++++ DATA LISTING ++++

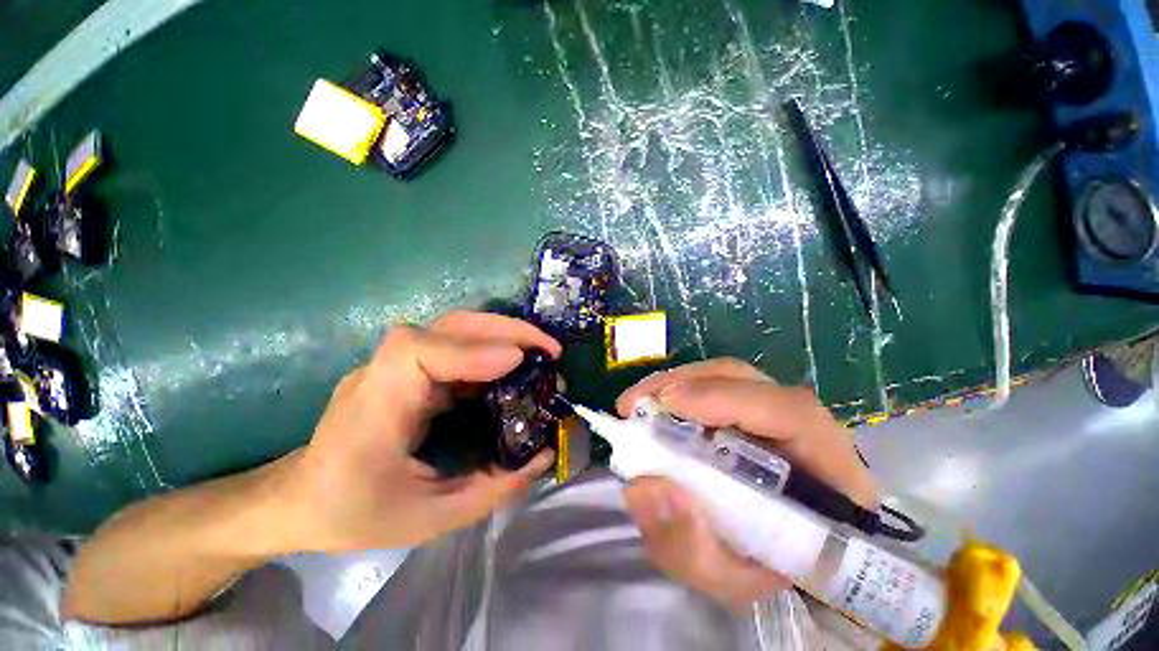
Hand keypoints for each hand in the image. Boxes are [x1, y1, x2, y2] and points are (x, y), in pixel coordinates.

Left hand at [285, 311, 560, 551]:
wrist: (300, 499)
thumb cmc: (354, 513)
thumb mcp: (428, 519)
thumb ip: (490, 489)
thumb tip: (542, 456)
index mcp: (375, 408)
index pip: (417, 351)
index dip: (471, 350)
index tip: (516, 362)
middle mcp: (385, 372)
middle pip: (448, 325)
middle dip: (506, 329)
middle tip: (550, 350)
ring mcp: (398, 364)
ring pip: (457, 328)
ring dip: (505, 334)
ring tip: (541, 353)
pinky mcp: (412, 367)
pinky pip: (458, 346)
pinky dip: (493, 349)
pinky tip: (515, 367)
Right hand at [616, 359, 876, 607]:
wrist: (795, 558)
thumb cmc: (772, 570)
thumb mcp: (729, 579)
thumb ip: (688, 545)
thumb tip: (642, 486)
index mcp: (826, 469)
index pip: (789, 414)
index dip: (725, 399)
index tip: (667, 404)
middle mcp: (804, 424)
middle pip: (745, 380)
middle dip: (684, 383)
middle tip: (635, 403)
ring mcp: (777, 408)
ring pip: (726, 376)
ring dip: (677, 382)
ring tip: (640, 403)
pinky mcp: (753, 406)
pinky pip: (716, 384)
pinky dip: (681, 388)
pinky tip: (657, 407)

++++

(WORK REQUIRED):
Write the listing above out again word for word, excluding all images.

(YOUR RESPONSE):
Hand keypoints for each hand in the image. Boxes are [x1, y1, x2, y2] and points are (x, y), in pixel coordinates.

Left hand at [285, 311, 560, 551]:
wrist: (300, 499)
thumb cmc: (354, 513)
thumb mcp: (428, 519)
thumb ip: (490, 489)
thumb tip: (542, 456)
index mcp: (375, 408)
index pip: (417, 351)
index dip: (471, 350)
index tip: (516, 362)
middle mcp: (385, 372)
middle pip: (448, 325)
middle dip: (506, 329)
middle tip: (550, 350)
ring mcp: (398, 364)
ring pip: (457, 328)
ring dip: (505, 334)
ring tip: (541, 353)
pinky mcp: (412, 367)
pinky pip: (458, 346)
pinky dip: (493, 349)
pinky tip: (515, 367)
Right hand at [616, 359, 876, 607]:
wrist: (795, 558)
thumb cmc: (772, 570)
thumb mcp: (729, 579)
thumb ip: (688, 545)
thumb tip: (642, 486)
index mcp: (826, 469)
index pip: (789, 414)
index dip: (725, 399)
index tip: (667, 404)
middle mcp: (804, 424)
middle pip: (745, 380)
middle dip: (684, 383)
middle tip: (635, 403)
ring mcp: (777, 408)
ring pip: (726, 376)
ring dip: (677, 382)
ring tip: (640, 403)
pinky mcp: (753, 406)
pinky pip: (716, 384)
pinky dip: (681, 388)
pinky tip: (657, 407)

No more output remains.